══ Records to use

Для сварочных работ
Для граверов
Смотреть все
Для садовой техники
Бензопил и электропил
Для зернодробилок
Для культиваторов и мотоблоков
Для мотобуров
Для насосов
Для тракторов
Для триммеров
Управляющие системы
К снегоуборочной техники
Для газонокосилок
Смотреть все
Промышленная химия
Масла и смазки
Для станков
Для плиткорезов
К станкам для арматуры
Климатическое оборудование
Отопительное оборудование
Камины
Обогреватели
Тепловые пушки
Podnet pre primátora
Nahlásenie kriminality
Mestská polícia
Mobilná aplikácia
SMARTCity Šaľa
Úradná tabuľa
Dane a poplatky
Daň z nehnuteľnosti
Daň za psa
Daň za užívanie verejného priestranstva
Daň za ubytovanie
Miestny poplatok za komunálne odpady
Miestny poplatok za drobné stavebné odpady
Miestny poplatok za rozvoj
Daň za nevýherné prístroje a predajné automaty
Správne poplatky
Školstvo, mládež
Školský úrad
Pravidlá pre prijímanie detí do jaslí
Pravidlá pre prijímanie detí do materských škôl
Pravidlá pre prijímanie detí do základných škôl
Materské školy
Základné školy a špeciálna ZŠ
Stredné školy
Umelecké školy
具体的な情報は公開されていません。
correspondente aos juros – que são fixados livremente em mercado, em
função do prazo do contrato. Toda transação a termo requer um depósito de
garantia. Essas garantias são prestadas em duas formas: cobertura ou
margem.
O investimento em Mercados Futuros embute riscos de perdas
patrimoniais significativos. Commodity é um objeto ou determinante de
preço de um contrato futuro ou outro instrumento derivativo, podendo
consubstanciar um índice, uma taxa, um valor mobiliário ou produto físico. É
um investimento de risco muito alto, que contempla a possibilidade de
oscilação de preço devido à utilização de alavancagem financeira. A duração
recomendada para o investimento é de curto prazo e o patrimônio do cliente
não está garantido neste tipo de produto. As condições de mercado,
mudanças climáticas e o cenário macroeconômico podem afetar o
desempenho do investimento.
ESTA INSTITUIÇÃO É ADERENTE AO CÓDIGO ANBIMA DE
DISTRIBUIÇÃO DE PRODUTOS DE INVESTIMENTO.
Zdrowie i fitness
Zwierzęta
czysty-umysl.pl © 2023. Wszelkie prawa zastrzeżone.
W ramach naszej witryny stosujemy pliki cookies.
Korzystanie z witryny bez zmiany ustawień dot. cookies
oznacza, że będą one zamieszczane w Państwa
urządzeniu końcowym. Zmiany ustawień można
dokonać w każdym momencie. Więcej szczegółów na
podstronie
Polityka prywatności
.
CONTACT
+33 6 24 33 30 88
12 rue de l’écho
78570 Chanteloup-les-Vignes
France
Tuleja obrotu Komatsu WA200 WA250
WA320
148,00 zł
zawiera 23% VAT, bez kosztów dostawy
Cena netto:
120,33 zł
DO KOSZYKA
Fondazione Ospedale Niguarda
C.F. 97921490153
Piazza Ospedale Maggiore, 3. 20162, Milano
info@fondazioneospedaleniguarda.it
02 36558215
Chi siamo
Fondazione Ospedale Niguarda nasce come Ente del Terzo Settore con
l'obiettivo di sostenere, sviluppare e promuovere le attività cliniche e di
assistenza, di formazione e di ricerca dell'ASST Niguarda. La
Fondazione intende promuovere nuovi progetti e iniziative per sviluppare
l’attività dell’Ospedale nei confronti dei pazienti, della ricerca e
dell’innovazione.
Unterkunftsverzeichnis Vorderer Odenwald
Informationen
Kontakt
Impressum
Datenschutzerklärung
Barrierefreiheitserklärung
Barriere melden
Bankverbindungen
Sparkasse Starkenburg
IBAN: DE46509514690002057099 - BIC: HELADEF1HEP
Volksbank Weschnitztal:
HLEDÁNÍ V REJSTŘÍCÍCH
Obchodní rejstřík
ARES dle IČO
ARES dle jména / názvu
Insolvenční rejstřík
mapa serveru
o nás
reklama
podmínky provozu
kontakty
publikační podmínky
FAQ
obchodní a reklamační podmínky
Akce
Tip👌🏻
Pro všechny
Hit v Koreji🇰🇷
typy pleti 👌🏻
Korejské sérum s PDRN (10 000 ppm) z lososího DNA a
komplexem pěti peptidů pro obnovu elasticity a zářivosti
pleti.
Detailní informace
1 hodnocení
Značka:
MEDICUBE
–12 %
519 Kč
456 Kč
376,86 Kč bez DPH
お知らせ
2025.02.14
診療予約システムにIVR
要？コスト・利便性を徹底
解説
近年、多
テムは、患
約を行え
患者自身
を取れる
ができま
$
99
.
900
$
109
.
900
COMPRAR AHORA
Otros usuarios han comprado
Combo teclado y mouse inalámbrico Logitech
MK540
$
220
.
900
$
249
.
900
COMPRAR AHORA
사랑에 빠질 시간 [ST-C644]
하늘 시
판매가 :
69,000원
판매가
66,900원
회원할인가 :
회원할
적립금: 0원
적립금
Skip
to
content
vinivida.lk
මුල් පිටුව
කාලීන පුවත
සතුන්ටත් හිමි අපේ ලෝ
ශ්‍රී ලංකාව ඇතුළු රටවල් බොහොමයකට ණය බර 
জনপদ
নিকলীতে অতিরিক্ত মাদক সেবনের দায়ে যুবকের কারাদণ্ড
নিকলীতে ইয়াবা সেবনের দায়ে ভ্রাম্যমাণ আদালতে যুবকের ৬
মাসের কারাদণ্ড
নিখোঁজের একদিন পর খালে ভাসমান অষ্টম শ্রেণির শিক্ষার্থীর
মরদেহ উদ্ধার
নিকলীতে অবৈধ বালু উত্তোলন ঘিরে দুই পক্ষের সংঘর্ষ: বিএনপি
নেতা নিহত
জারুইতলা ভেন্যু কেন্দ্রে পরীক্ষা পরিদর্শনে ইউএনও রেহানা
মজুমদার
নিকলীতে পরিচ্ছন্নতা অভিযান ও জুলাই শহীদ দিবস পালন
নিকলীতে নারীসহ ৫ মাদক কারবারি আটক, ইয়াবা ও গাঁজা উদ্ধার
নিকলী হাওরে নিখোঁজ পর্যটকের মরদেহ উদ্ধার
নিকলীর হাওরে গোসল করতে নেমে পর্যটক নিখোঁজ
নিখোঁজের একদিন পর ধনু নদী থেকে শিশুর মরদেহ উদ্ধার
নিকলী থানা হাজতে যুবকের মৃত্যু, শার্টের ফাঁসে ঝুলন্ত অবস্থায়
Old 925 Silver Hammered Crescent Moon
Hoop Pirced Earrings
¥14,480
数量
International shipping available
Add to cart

════

■ **Work instructions**: Retype the text of every row above character for character, keeping each line break where it falls.

■ **Answer space**:
Для сварочных работ
Для граверов
Смотреть все
Для садовой техники
Бензопил и электропил
Для зернодробилок
Для культиваторов и мотоблоков
Для мотобуров
Для насосов
Для тракторов
Для триммеров
Управляющие системы
К снегоуборочной техники
Для газонокосилок
Смотреть все
Промышленная химия
Масла и смазки
Для станков
Для плиткорезов
К станкам для арматуры
Климатическое оборудование
Отопительное оборудование
Камины
Обогреватели
Тепловые пушки
Podnet pre primátora
Nahlásenie kriminality
Mestská polícia
Mobilná aplikácia
SMARTCity Šaľa
Úradná tabuľa
Dane a poplatky
Daň z nehnuteľnosti
Daň za psa
Daň za užívanie verejného priestranstva
Daň za ubytovanie
Miestny poplatok za komunálne odpady
Miestny poplatok za drobné stavebné odpady
Miestny poplatok za rozvoj
Daň za nevýherné prístroje a predajné automaty
Správne poplatky
Školstvo, mládež
Školský úrad
Pravidlá pre prijímanie detí do jaslí
Pravidlá pre prijímanie detí do materských škôl
Pravidlá pre prijímanie detí do základných škôl
Materské školy
Základné školy a špeciálna ZŠ
Stredné školy
Umelecké školy
具体的な情報は公開されていません。
correspondente aos juros – que são fixados livremente em mercado, em
função do prazo do contrato. Toda transação a termo requer um depósito de
garantia. Essas garantias são prestadas em duas formas: cobertura ou
margem.
O investimento em Mercados Futuros embute riscos de perdas
patrimoniais significativos. Commodity é um objeto ou determinante de
preço de um contrato futuro ou outro instrumento derivativo, podendo
consubstanciar um índice, uma taxa, um valor mobiliário ou produto físico. É
um investimento de risco muito alto, que contempla a possibilidade de
oscilação de preço devido à utilização de alavancagem financeira. A duração
recomendada para o investimento é de curto prazo e o patrimônio do cliente
não está garantido neste tipo de produto. As condições de mercado,
mudanças climáticas e o cenário macroeconômico podem afetar o
desempenho do investimento.
ESTA INSTITUIÇÃO É ADERENTE AO CÓDIGO ANBIMA DE
DISTRIBUIÇÃO DE PRODUTOS DE INVESTIMENTO.
Zdrowie i fitness
Zwierzęta
czysty-umysl.pl © 2023. Wszelkie prawa zastrzeżone.
W ramach naszej witryny stosujemy pliki cookies.
Korzystanie z witryny bez zmiany ustawień dot. cookies
oznacza, że będą one zamieszczane w Państwa
urządzeniu końcowym. Zmiany ustawień można
dokonać w każdym momencie. Więcej szczegółów na
podstronie
Polityka prywatności
.
CONTACT
+33 6 24 33 30 88
12 rue de l’écho
78570 Chanteloup-les-Vignes
France
Tuleja obrotu Komatsu WA200 WA250
WA320
148,00 zł
zawiera 23% VAT, bez kosztów dostawy
Cena netto:
120,33 zł
DO KOSZYKA
Fondazione Ospedale Niguarda
C.F. 97921490153
Piazza Ospedale Maggiore, 3. 20162, Milano
info@fondazioneospedaleniguarda.it
02 36558215
Chi siamo
Fondazione Ospedale Niguarda nasce come Ente del Terzo Settore con
l'obiettivo di sostenere, sviluppare e promuovere le attività cliniche e di
assistenza, di formazione e di ricerca dell'ASST Niguarda. La
Fondazione intende promuovere nuovi progetti e iniziative per sviluppare
l’attività dell’Ospedale nei confronti dei pazienti, della ricerca e
dell’innovazione.
Unterkunftsverzeichnis Vorderer Odenwald
Informationen
Kontakt
Impressum
Datenschutzerklärung
Barrierefreiheitserklärung
Barriere melden
Bankverbindungen
Sparkasse Starkenburg
IBAN: DE46509514690002057099 - BIC: HELADEF1HEP
Volksbank Weschnitztal:
HLEDÁNÍ V REJSTŘÍCÍCH
Obchodní rejstřík
ARES dle IČO
ARES dle jména / názvu
Insolvenční rejstřík
mapa serveru
o nás
reklama
podmínky provozu
kontakty
publikační podmínky
FAQ
obchodní a reklamační podmínky
Akce
Tip👌🏻
Pro všechny
Hit v Koreji🇰🇷
typy pleti 👌🏻
Korejské sérum s PDRN (10 000 ppm) z lososího DNA a
komplexem pěti peptidů pro obnovu elasticity a zářivosti
pleti.
Detailní informace
1 hodnocení
Značka:
MEDICUBE
–12 %
519 Kč
456 Kč
376,86 Kč bez DPH
お知らせ
2025.02.14
診療予約システムにIVR
要？コスト・利便性を徹底
解説
近年、多
テムは、患
約を行え
患者自身
を取れる
ができま
$
99
.
900
$
109
.
900
COMPRAR AHORA
Otros usuarios han comprado
Combo teclado y mouse inalámbrico Logitech
MK540
$
220
.
900
$
249
.
900
COMPRAR AHORA
사랑에 빠질 시간 [ST-C644]
하늘 시
판매가 :
69,000원
판매가
66,900원
회원할인가 :
회원할
적립금: 0원
적립금
Skip
to
content
vinivida.lk
මුල් පිටුව
කාලීන පුවත
සතුන්ටත් හිමි අපේ ලෝ
ශ්‍රී ලංකාව ඇතුළු රටවල් බොහොමයකට ණය බර 
জনপদ
নিকলীতে অতিরিক্ত মাদক সেবনের দায়ে যুবকের কারাদণ্ড
নিকলীতে ইয়াবা সেবনের দায়ে ভ্রাম্যমাণ আদালতে যুবকের ৬
মাসের কারাদণ্ড
নিখোঁজের একদিন পর খালে ভাসমান অষ্টম শ্রেণির শিক্ষার্থীর
মরদেহ উদ্ধার
নিকলীতে অবৈধ বালু উত্তোলন ঘিরে দুই পক্ষের সংঘর্ষ: বিএনপি
নেতা নিহত
জারুইতলা ভেন্যু কেন্দ্রে পরীক্ষা পরিদর্শনে ইউএনও রেহানা
মজুমদার
নিকলীতে পরিচ্ছন্নতা অভিযান ও জুলাই শহীদ দিবস পালন
নিকলীতে নারীসহ ৫ মাদক কারবারি আটক, ইয়াবা ও গাঁজা উদ্ধার
নিকলী হাওরে নিখোঁজ পর্যটকের মরদেহ উদ্ধার
নিকলীর হাওরে গোসল করতে নেমে পর্যটক নিখোঁজ
নিখোঁজের একদিন পর ধনু নদী থেকে শিশুর মরদেহ উদ্ধার
নিকলী থানা হাজতে যুবকের মৃত্যু, শার্টের ফাঁসে ঝুলন্ত অবস্থায়
Old 925 Silver Hammered Crescent Moon
Hoop Pirced Earrings
¥14,480
数量
International shipping available
Add to cart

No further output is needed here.